Pourquoi le cœur, la loi, la pensée et le
corps sont-ils impermanents ? Ces quatre choses sont liées aux Douze Causalité
et Condition, et sont aussi les lois de la génération et de l'élimination, ou
les lois de l'apparition et de la disparition. Le Bouddha a dit que lorsque
toute apparition et disparition ont déjà disparu, l'immobilité-disparition est
joie. Pourquoi? Il nous a permis de connaître l'impermanence de la vie et de la
mort, et l'impermanence des actions, à travers ces quatre types de perception.

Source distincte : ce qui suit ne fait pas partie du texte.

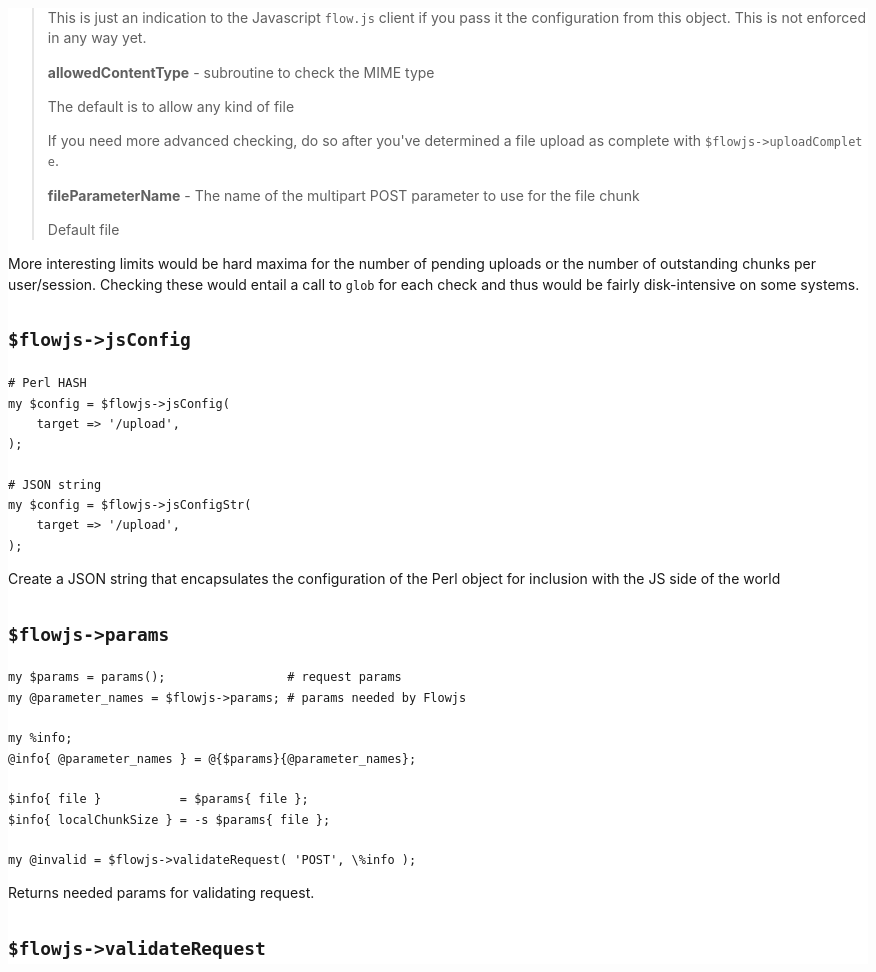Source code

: > This is just an indication to the Javascript `flow.js` client
> if you pass it the configuration from this object. This is not enforced
> in any way yet.
>
> **allowedContentType** - subroutine to check the MIME type
>
> The default is to allow any kind of file
>
> If you need more advanced checking, do so after you've determined a file
> upload as complete with `$flowjs->uploadComplete`.
>
> **fileParameterName** - The name of the multipart POST parameter to use for the file chunk
>
> Default file

More interesting limits would be hard maxima for the number of pending
uploads or the number of outstanding chunks per user/session. Checking
these would entail a call to `glob` for each check and thus would be
fairly disk-intensive on some systems.

## `$flowjs->jsConfig`

    # Perl HASH
    my $config = $flowjs->jsConfig(
        target => '/upload',
    );

    # JSON string
    my $config = $flowjs->jsConfigStr(
        target => '/upload',
    );

Create a JSON string that encapsulates the configuration of the Perl
object for inclusion with the JS side of the world

## `$flowjs->params`

    my $params = params();                 # request params
    my @parameter_names = $flowjs->params; # params needed by Flowjs

    my %info;
    @info{ @parameter_names } = @{$params}{@parameter_names};

    $info{ file }           = $params{ file };
    $info{ localChunkSize } = -s $params{ file };

    my @invalid = $flowjs->validateRequest( 'POST', \%info );

Returns needed params for validating request.

## `$flowjs->validateRequest`
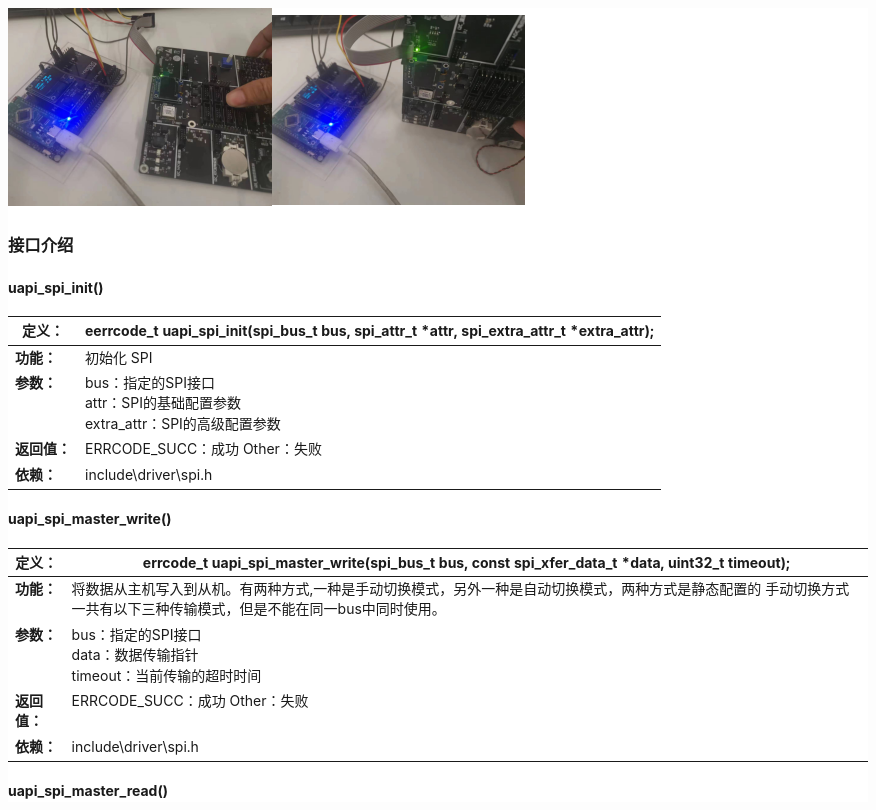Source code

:![image-20240205104416249](pic/doc/gyro4182.png)![image-20240205104416249](pic/doc/gyro4183.png)

### 接口介绍

#### uapi_spi_init()


| **定义：**   | eerrcode_t uapi_spi_init(spi_bus_t bus, spi_attr_t *attr, spi_extra_attr_t *extra_attr); |
| ------------ | ------------------------------------------------------------ |
| **功能：**   | 初始化 SPI                                                   |
| **参数：**   | bus：指定的SPI接口<br/>attr：SPI的基础配置参数  <br/>extra_attr：SPI的高级配置参数 |
| **返回值：** | ERRCODE_SUCC：成功    Other：失败                            |
| **依赖：**   | include\driver\spi.h                                         |

#### uapi_spi_master_write()


| 定义：       | errcode_t uapi_spi_master_write(spi_bus_t bus, const spi_xfer_data_t *data, uint32_t timeout); |
| ------------ | ------------------------------------------------------------ |
| **功能：**   | 将数据从主机写入到从机。有两种方式,一种是手动切换模式，另外一种是自动切换模式，两种方式是静态配置的 手动切换方式一共有以下三种传输模式，但是不能在同一bus中同时使用。 |
| **参数：**   | bus：指定的SPI接口<br/>data：数据传输指针  <br/>timeout：当前传输的超时时间 |
| **返回值：** | ERRCODE_SUCC：成功    Other：失败                            |
| **依赖：**   | include\driver\spi.h                                         |

#### uapi_spi_master_read()

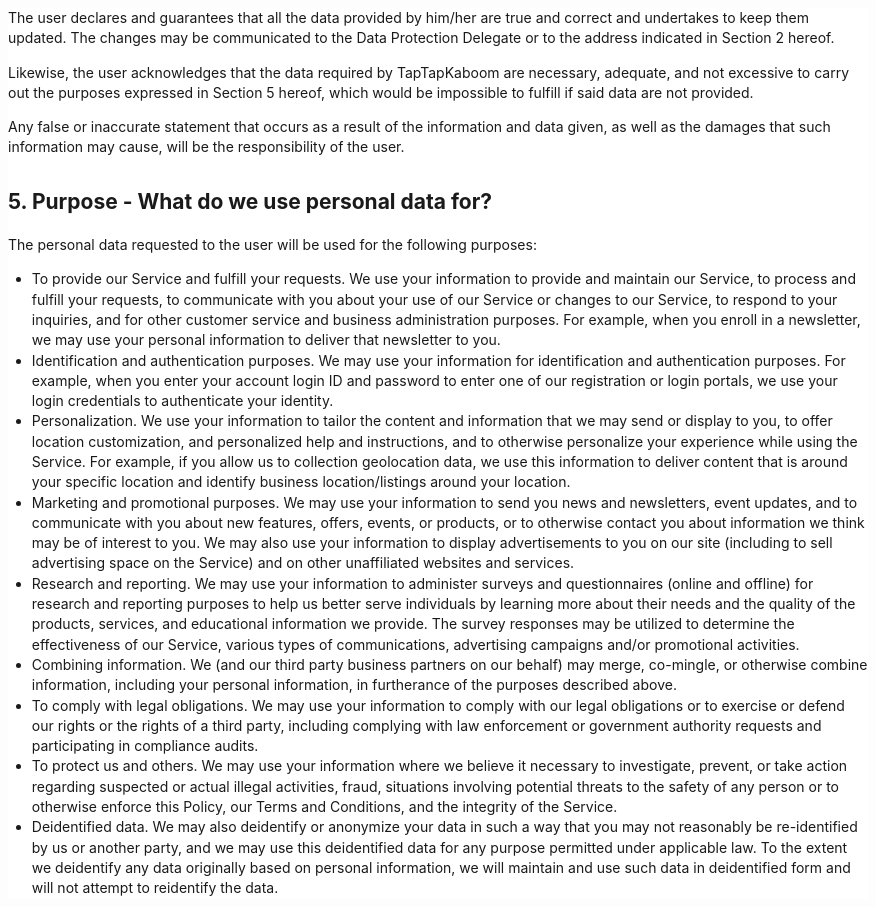 The user declares and guarantees that all the data provided by him/her are true and correct and undertakes to keep them updated. The changes may be communicated to the Data Protection Delegate or to the address indicated in Section 2 hereof.

Likewise, the user acknowledges that the data required by TapTapKaboom are necessary, adequate, and not excessive to carry out the purposes expressed in Section 5 hereof, which would be impossible to fulfill if said data are not provided.

Any false or inaccurate statement that occurs as a result of the information and data given, as well as the damages that such information may cause, will be the responsibility of the user.

## 5. Purpose - What do we use personal data for? 

The personal data requested to the user will be used for the following purposes:

- To provide our Service and fulfill your requests. We use your information to provide and maintain our Service, to process and fulfill your requests, to communicate with you about your use of our Service or changes to our Service, to respond to your inquiries, and for other customer service and business administration purposes. For example, when you enroll in a newsletter, we may use your personal information to deliver that newsletter to you.
- Identification and authentication purposes. We may use your information for identification and authentication purposes. For example, when you enter your account login ID and password to enter one of our registration or login portals, we use your login credentials to authenticate your identity.
- Personalization. We use your information to tailor the content and information that we may send or display to you, to offer location customization, and personalized help and instructions, and to otherwise personalize your experience while using the Service. For example, if you allow us to collection geolocation data, we use this information to deliver content that is around your specific location and identify business location/listings around your location.
- Marketing and promotional purposes. We may use your information to send you news and newsletters, event updates, and to communicate with you about new features, offers, events, or products, or to otherwise contact you about information we think may be of interest to you. We may also use your information to display advertisements to you on our site (including to sell advertising space on the Service) and on other unaffiliated websites and services.
- Research and reporting. We may use your information to administer surveys and questionnaires (online and offline) for research and reporting purposes to help us better serve individuals by learning more about their needs and the quality of the products, services, and educational information we provide. The survey responses may be utilized to determine the effectiveness of our Service, various types of communications, advertising campaigns and/or promotional activities.
- Combining information. We (and our third party business partners on our behalf) may merge, co-mingle, or otherwise combine information, including your personal information, in furtherance of the purposes described above.
- To comply with legal obligations. We may use your information to comply with our legal obligations or to exercise or defend our rights or the rights of a third party, including complying with law enforcement or government authority requests and participating in compliance audits.
- To protect us and others. We may use your information where we believe it necessary to investigate, prevent, or take action regarding suspected or actual illegal activities, fraud, situations involving potential threats to the safety of any person or to otherwise enforce this Policy, our Terms and Conditions, and the integrity of the Service.
- Deidentified data. We may also deidentify or anonymize your data in such a way that you may not reasonably be re-identified by us or another party, and we may use this deidentified data for any purpose permitted under applicable law. To the extent we deidentify any data originally based on personal information, we will maintain and use such data in deidentified form and will not attempt to reidentify the data.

Cela nous fait aussi ne nous accrocher à rien à travers cette expérience de
perception. Lorsque tout ce qui est généré et éliminé a disparu, il n'y a plus
rien que nous puissions désirer et attacher. Dans l'état d'immobilité et de
vide, la vraie paix et la joie apparaîtront naturellement à l'esprit.
Cela ne signifie pas que nous n'avons pas à
nous soucier de la question publique. Au contraire, nous nous soucierons de la
question publique avec la sagesse et l'esprit paisible et joyeux. Si vous vous
intéressez à la question publique ou à la question politique, cette
connaissance, cette sagesse et cette joie vous aideront à participer à la
campagne, et ce serait très béni pour vous et le public. Si vous êtes le
citoyen en général, cette connaissance, cette sagesse et cette joie vous
aideraient à adopter un concept et une attitude différents et nouveaux pour
affronter votre vie, vos études, votre travail, vos camarades de classe, vos
collègues ou les membres de votre famille. C'est vraiment une bénédiction pour
vous et les personnes qui vous entourent.
La vie et la mort sont éphémères comme un
météore. Lorsque nous connaîtrons l'impermanent de la vie et de la mort qui se
situe entre la respiration, l'impermanent de toutes les actions, l'impermanent
des quatre perceptions comme dit, et la souffrance de la vie et de la mort à
cause des Douze Causalité et Condition, nous chérirons notre corps humain
apprendre le tao du bouddhisme et chérir notre nature de bouddha. Pourquoi?
J'ai un autre verset qui est une sorte de différence avec le verset dit par
Bouddha comme mentionné ci-dessus, et qui doit correspondre au verset dit par
Bouddha.
Toutes les actions sont impermanentes,
Quelles sont les lois de l'apparition et de
la disparition.
L'apparition et la disparition ont déjà
disparu,
La nature de Bouddha ne disparaîtra pas.